Stored items:
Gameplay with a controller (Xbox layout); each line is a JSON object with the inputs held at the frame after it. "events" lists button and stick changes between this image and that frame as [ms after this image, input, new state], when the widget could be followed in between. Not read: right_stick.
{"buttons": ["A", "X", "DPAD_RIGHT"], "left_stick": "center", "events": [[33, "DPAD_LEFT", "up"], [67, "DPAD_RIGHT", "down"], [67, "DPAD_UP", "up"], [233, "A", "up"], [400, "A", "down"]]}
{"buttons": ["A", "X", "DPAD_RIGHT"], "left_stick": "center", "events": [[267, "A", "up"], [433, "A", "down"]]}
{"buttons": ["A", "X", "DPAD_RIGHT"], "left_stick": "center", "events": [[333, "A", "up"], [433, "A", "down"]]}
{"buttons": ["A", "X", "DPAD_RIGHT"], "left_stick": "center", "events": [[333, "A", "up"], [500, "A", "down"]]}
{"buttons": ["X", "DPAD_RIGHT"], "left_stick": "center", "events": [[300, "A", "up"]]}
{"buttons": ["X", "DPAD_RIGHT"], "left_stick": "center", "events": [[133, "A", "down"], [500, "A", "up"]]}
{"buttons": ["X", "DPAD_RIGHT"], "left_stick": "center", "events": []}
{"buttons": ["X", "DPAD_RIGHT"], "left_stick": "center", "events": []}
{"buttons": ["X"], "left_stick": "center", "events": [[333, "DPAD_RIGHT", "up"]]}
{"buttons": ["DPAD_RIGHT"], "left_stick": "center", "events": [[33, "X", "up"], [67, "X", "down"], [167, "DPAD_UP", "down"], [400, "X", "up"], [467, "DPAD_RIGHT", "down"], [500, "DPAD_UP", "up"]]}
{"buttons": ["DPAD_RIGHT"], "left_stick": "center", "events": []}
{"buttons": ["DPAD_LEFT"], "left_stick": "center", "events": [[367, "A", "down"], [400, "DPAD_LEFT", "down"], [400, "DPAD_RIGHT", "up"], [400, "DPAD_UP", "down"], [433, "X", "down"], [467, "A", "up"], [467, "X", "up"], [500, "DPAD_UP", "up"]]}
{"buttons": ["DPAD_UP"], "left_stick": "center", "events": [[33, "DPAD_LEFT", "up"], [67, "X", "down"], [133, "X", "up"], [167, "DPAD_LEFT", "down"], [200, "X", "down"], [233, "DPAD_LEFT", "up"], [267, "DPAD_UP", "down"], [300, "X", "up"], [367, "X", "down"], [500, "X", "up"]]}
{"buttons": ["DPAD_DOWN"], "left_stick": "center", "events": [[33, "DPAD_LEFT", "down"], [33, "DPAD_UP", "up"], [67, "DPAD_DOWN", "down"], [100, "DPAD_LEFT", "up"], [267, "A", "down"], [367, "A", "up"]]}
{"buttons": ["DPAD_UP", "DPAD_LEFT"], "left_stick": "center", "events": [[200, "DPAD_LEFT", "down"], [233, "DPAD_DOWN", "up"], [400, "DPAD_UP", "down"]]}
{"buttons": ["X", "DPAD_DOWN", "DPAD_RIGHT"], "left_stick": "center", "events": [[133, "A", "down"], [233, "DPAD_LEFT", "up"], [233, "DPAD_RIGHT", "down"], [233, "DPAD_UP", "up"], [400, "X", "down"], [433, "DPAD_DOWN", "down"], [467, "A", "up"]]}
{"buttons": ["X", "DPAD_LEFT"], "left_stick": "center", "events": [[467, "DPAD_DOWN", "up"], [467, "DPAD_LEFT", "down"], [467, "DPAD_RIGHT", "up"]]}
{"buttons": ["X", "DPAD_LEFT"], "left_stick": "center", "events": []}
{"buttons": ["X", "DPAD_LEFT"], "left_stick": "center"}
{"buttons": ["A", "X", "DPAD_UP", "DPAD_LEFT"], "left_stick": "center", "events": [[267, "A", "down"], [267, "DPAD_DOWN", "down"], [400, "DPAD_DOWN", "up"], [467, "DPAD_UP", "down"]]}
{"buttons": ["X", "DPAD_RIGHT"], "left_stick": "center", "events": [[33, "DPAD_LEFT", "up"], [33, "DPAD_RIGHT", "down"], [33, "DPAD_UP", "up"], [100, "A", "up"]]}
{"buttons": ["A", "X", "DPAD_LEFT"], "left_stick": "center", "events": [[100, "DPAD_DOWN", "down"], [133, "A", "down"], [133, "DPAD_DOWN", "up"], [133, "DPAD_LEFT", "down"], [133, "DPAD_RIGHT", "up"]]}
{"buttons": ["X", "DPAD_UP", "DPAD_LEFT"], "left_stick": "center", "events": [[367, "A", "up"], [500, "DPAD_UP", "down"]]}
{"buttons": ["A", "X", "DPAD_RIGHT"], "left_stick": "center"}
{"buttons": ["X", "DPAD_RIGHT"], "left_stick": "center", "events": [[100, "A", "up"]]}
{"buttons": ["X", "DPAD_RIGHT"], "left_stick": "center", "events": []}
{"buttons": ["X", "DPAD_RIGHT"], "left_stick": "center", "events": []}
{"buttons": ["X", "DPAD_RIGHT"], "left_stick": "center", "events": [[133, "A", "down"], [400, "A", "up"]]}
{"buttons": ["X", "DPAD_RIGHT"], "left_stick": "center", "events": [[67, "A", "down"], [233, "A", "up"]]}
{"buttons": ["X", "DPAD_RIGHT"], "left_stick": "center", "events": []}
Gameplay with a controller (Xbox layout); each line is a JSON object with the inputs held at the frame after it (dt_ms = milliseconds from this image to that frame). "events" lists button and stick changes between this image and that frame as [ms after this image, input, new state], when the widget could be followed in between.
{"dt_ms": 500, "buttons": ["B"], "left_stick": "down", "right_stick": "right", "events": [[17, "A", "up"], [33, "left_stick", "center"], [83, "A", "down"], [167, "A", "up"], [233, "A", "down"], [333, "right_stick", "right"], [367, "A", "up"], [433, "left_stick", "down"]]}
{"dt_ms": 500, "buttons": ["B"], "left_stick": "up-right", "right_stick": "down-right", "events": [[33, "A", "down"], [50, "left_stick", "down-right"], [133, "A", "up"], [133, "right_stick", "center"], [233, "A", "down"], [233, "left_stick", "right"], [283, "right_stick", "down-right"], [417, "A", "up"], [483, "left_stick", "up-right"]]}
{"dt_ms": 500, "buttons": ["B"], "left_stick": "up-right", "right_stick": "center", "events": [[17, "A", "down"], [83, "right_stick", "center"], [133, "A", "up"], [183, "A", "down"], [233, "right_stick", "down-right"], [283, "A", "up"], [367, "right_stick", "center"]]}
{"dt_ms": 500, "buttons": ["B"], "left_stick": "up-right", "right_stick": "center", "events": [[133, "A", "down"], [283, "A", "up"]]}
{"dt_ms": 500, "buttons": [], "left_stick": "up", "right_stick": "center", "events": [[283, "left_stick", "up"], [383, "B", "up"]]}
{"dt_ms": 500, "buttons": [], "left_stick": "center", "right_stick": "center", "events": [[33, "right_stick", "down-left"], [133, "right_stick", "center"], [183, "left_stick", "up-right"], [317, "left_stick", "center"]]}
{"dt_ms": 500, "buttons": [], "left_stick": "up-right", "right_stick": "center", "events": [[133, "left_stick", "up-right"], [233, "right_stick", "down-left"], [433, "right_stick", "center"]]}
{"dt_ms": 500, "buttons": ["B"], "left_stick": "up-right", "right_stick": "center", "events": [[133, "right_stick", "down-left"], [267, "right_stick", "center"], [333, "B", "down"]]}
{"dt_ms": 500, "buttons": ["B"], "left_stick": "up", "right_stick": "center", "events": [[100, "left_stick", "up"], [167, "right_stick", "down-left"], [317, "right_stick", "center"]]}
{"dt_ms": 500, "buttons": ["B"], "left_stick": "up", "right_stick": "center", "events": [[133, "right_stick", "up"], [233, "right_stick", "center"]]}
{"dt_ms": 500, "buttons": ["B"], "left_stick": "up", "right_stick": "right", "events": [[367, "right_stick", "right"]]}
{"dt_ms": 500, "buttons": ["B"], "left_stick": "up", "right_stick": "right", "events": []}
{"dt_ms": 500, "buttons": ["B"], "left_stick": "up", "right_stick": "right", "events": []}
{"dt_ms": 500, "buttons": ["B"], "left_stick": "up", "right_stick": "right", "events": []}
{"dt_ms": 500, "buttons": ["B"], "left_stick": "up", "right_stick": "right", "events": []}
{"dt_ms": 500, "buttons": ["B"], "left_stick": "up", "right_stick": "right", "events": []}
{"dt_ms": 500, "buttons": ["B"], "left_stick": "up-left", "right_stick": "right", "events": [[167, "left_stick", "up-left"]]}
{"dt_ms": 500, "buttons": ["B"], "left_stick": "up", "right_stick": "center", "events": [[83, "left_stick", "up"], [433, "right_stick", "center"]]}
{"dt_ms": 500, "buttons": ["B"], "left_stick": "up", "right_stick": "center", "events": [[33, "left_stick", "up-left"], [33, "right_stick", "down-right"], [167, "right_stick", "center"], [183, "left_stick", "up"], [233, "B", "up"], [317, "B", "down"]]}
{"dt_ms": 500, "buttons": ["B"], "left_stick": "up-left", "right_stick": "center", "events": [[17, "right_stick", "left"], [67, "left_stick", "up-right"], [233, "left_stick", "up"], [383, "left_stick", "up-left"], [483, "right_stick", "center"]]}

WHAT IS BEING ASKED: Copy out each line of the data in which the word "inputs" appears.

WRITTEN RESPONSE:
Gameplay with a controller (Xbox layout); each line is a JSON object with the inputs held at the frame after it. "events" lists button and stick changes between this image and that frame as [ms after this image, input, new state], when the widget could be followed in between. Not read: right_stick.
Gameplay with a controller (Xbox layout); each line is a JSON object with the inputs held at the frame after it (dt_ms = milliseconds from this image to that frame). "events" lists button and stick changes between this image and that frame as [ms after this image, input, new state], when the widget could be followed in between.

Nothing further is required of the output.